# [Your task]
In the data that follows, count every line holding the string "down" and give the count alone.

(Data items)
↓

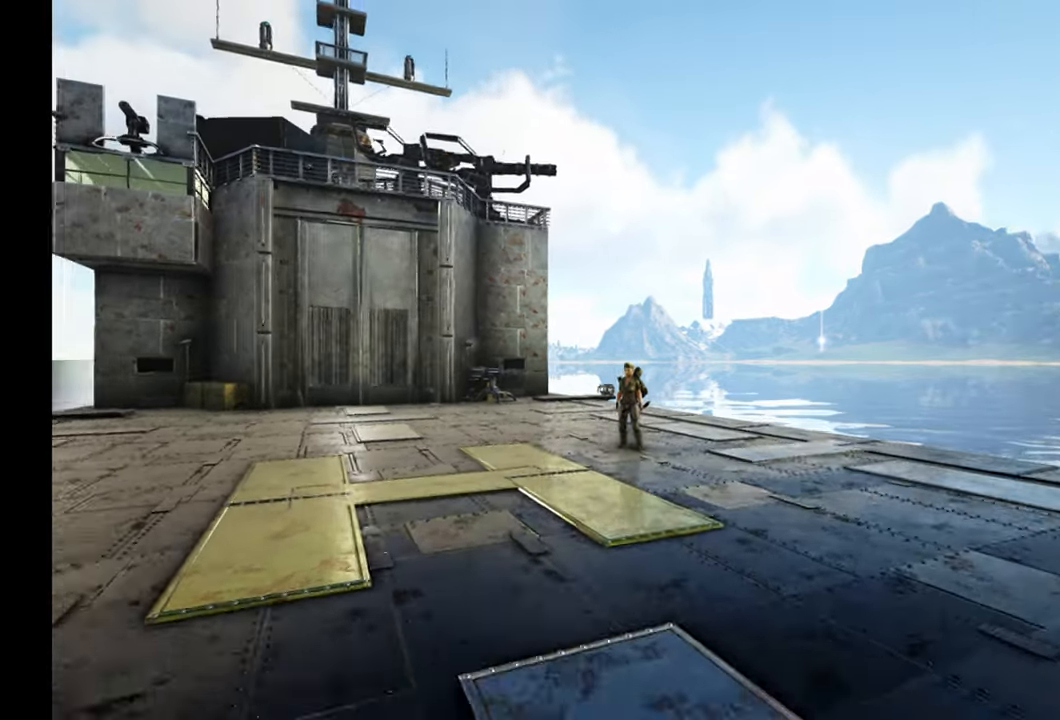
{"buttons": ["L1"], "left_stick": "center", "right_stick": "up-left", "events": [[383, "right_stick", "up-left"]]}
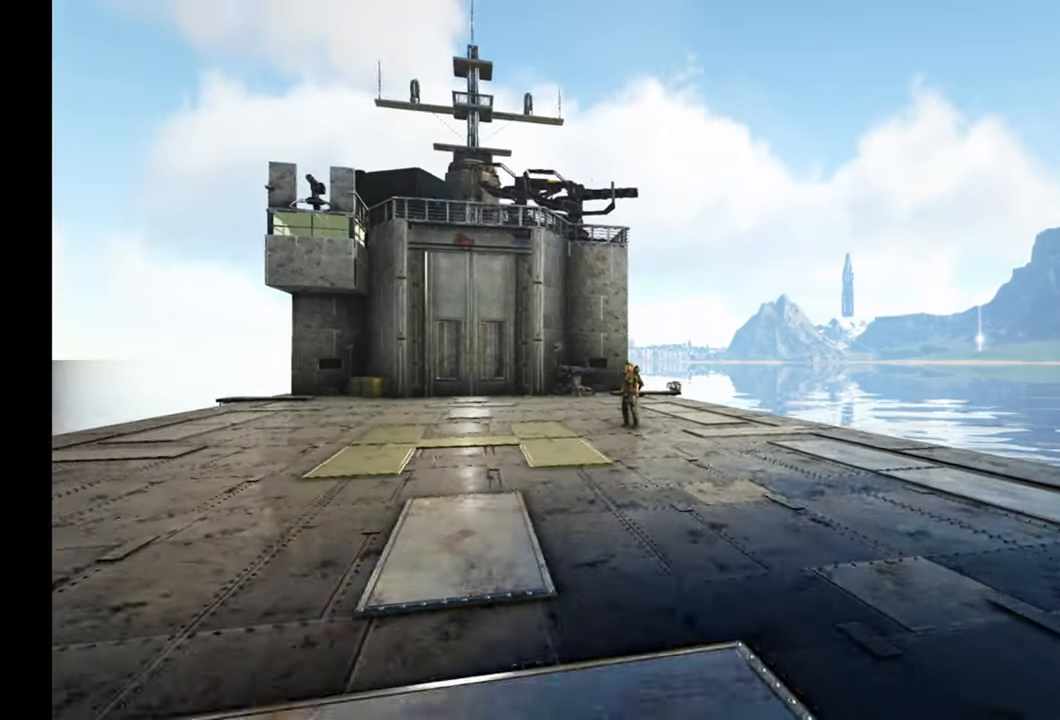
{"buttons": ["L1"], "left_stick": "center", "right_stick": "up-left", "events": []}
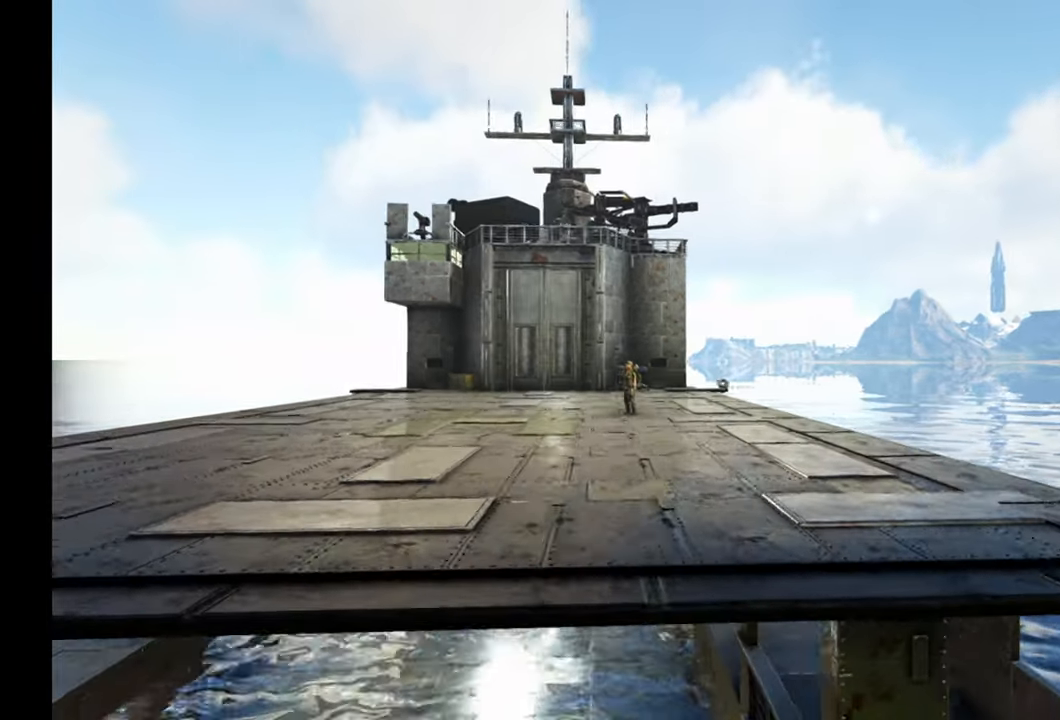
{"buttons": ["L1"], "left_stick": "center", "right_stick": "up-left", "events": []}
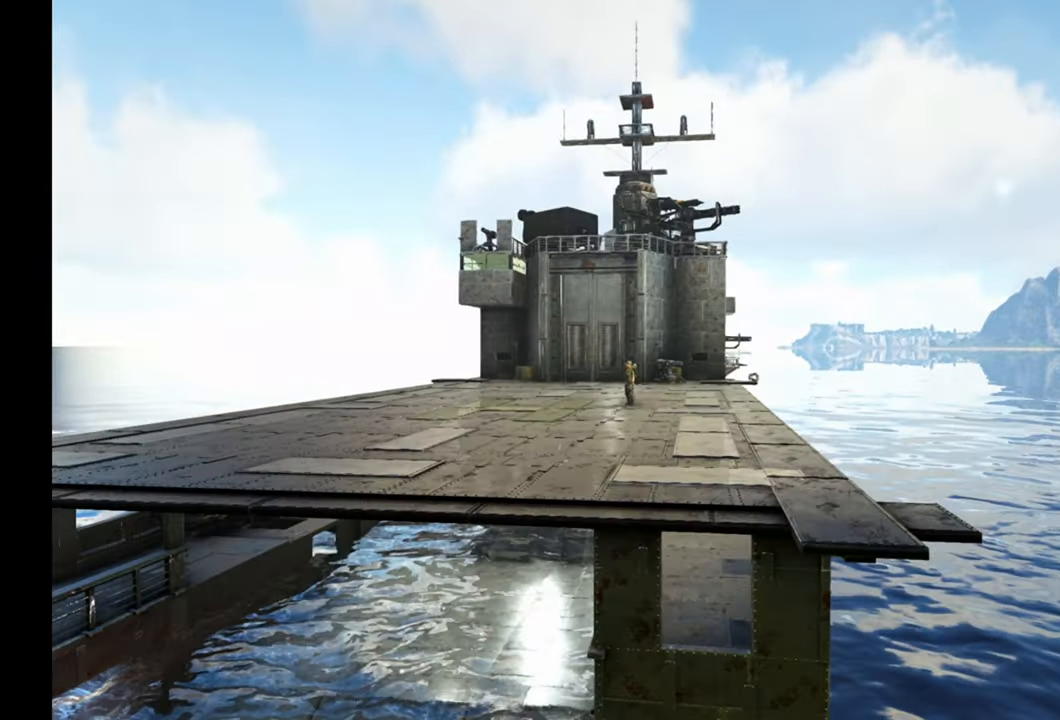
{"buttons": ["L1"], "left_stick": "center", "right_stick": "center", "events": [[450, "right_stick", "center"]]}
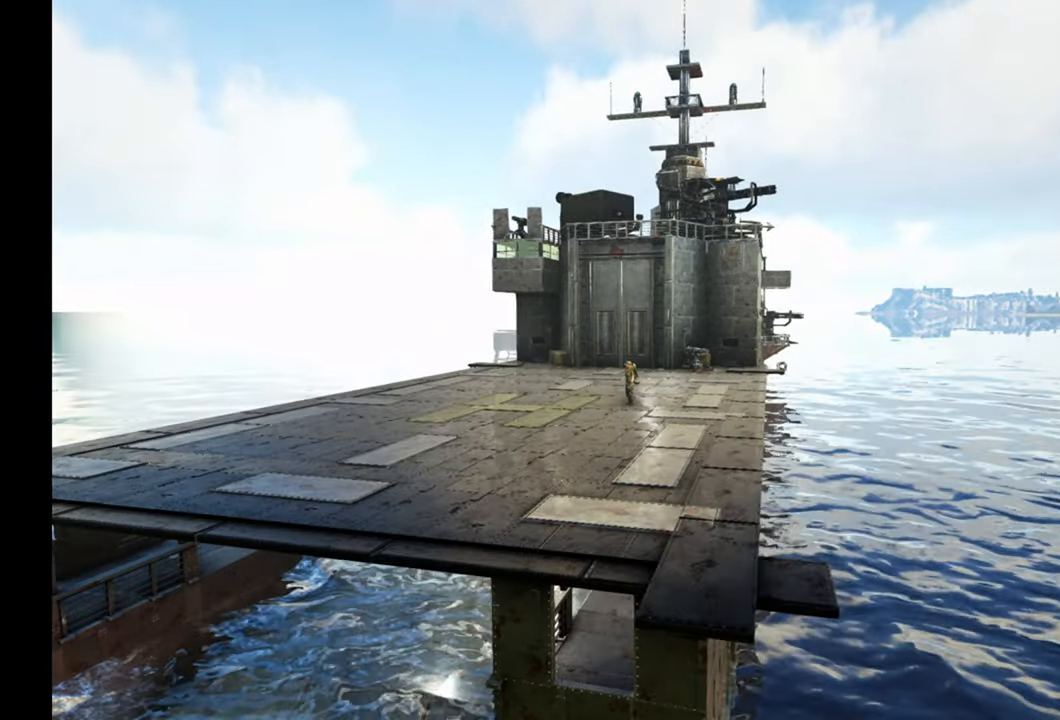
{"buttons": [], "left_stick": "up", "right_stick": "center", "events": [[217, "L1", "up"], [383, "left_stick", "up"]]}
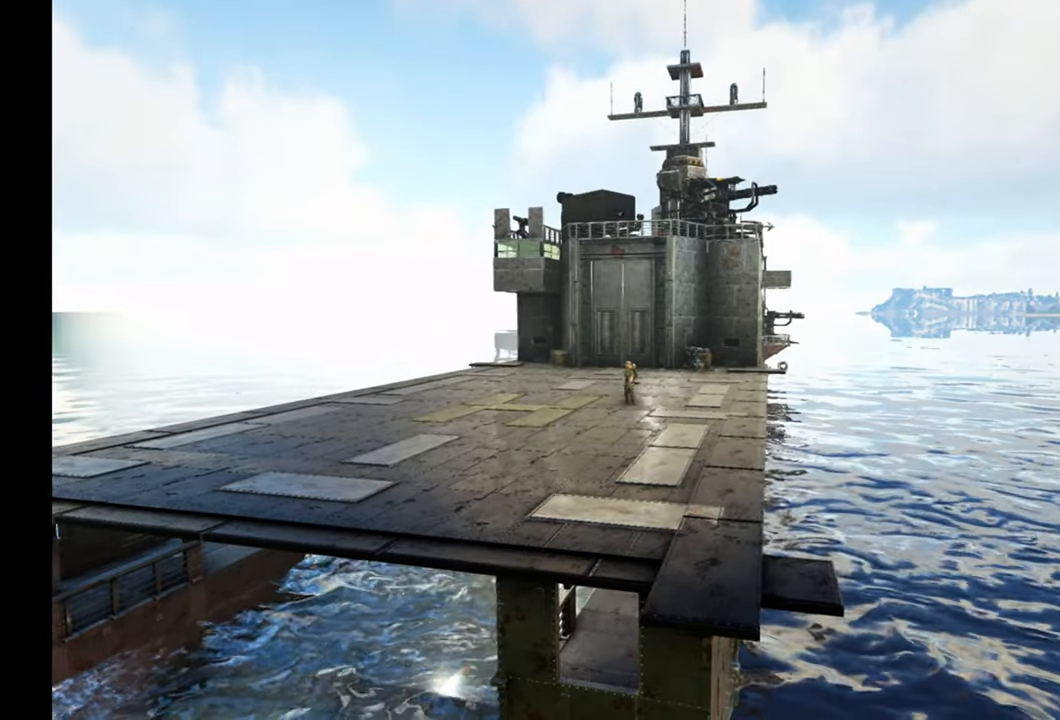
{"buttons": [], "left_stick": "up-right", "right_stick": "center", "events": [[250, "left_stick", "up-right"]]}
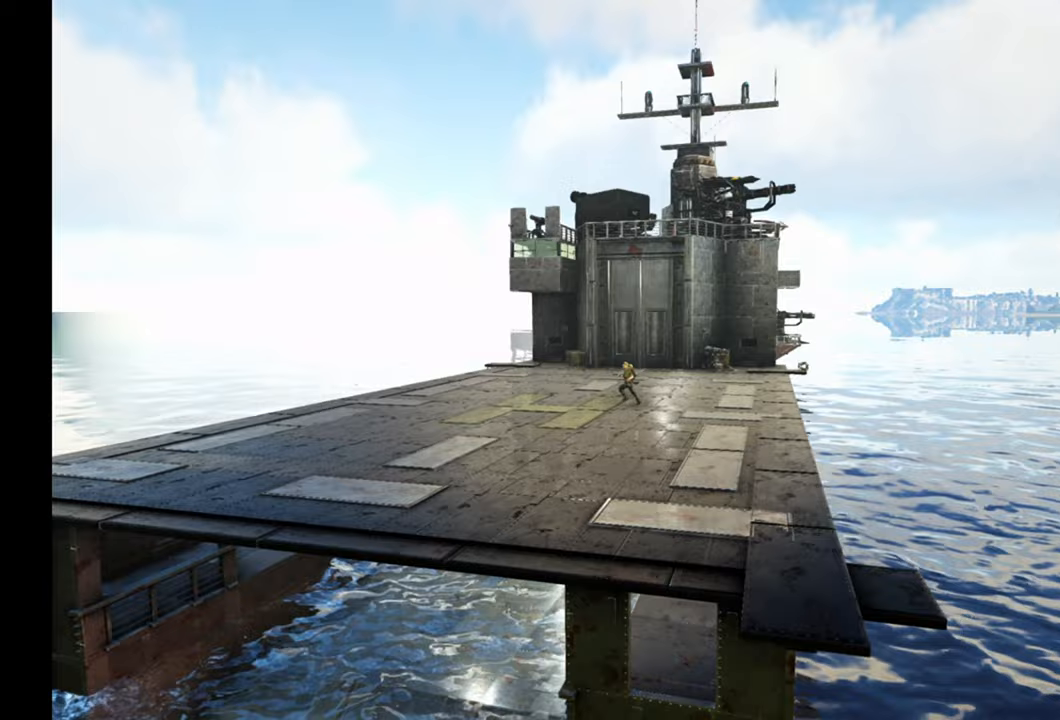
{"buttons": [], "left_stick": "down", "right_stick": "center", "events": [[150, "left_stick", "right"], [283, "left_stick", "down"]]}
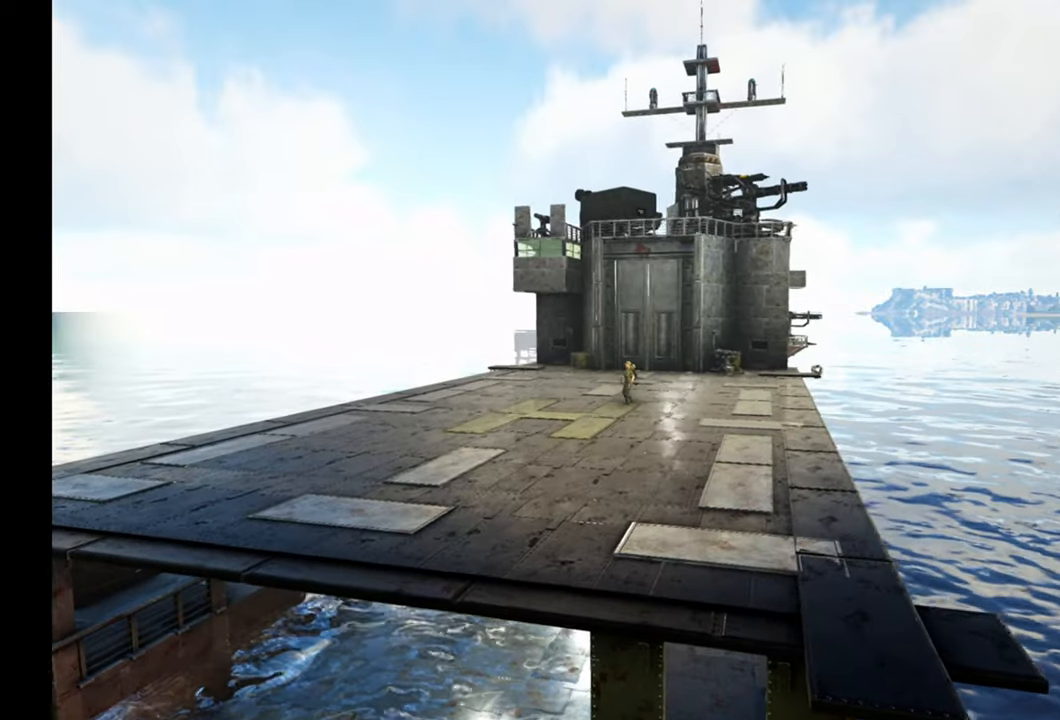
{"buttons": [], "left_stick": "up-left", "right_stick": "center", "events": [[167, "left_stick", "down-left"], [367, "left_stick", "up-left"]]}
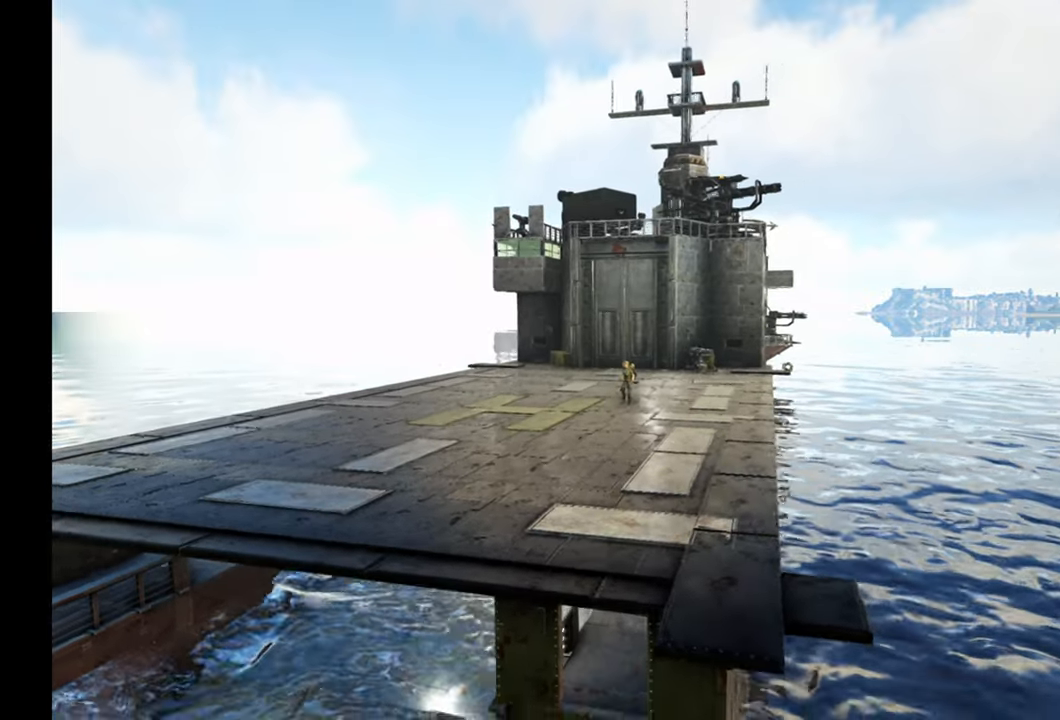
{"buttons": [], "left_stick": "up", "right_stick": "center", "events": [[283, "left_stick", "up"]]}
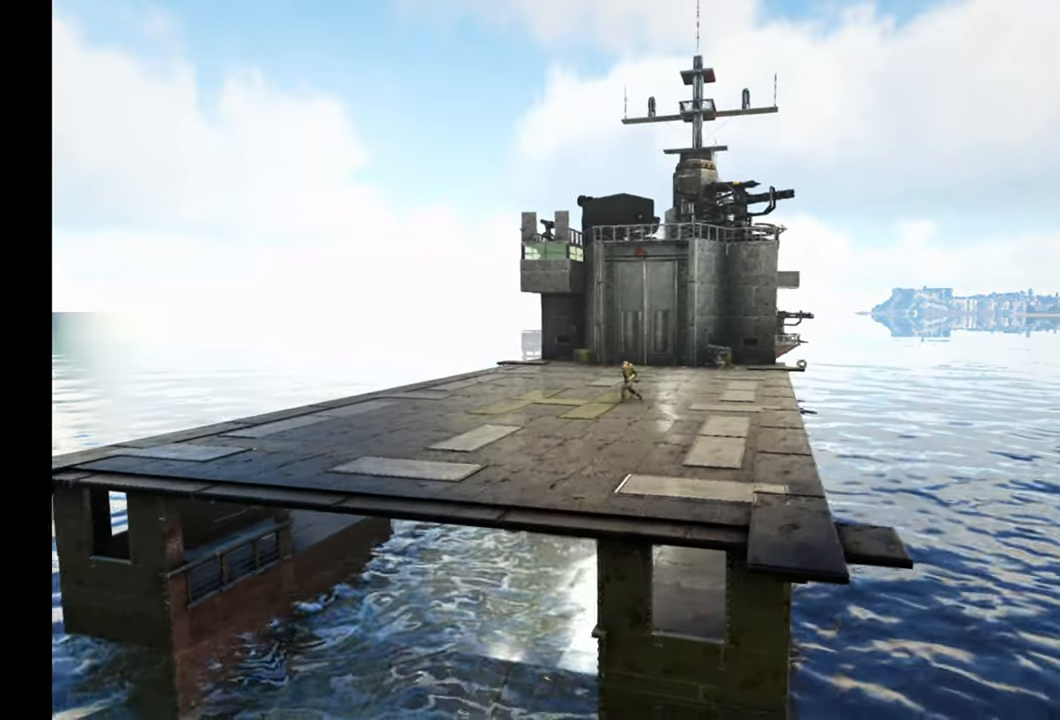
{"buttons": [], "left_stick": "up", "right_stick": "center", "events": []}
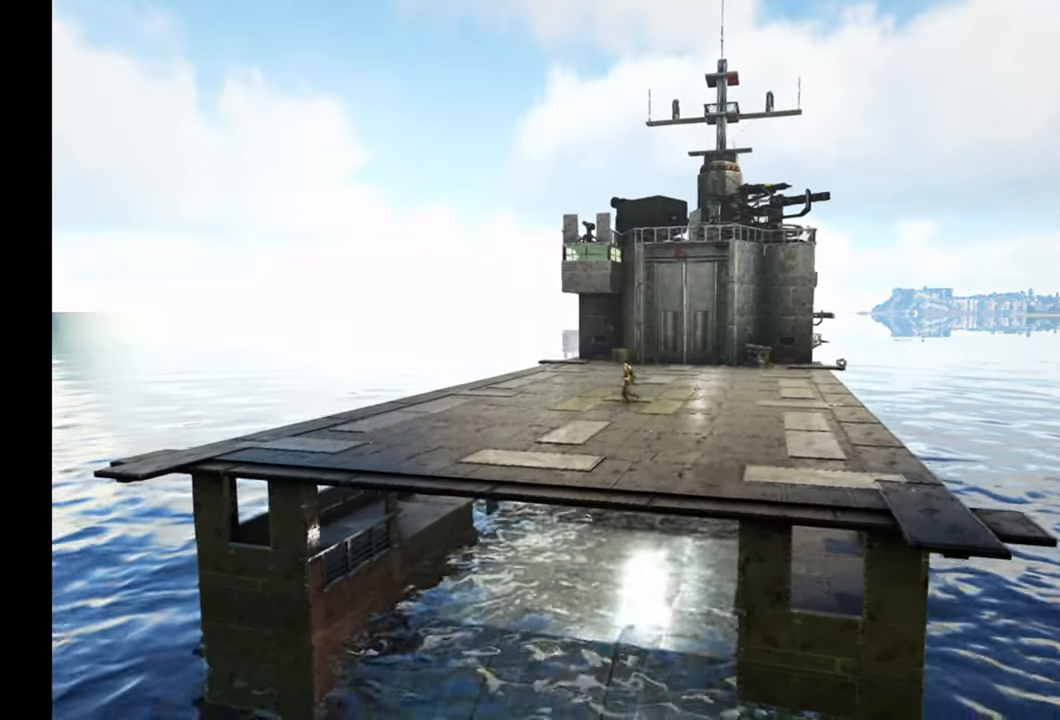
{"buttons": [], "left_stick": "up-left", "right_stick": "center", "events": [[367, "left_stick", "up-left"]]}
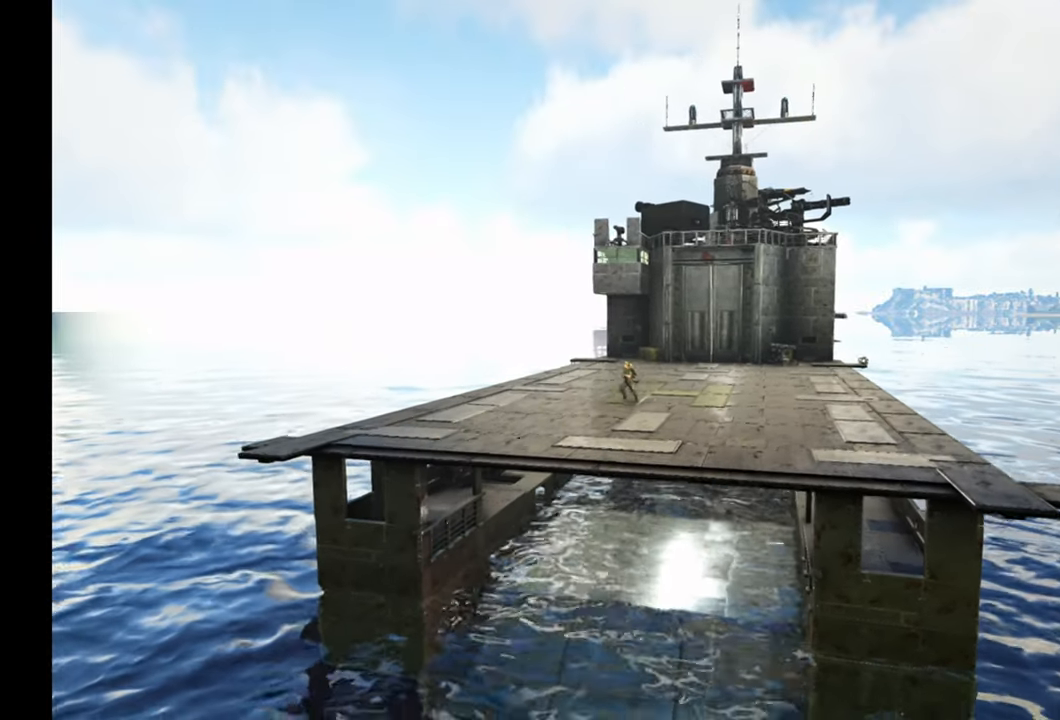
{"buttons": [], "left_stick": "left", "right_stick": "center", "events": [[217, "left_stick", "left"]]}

↑

# [Output of the task]
2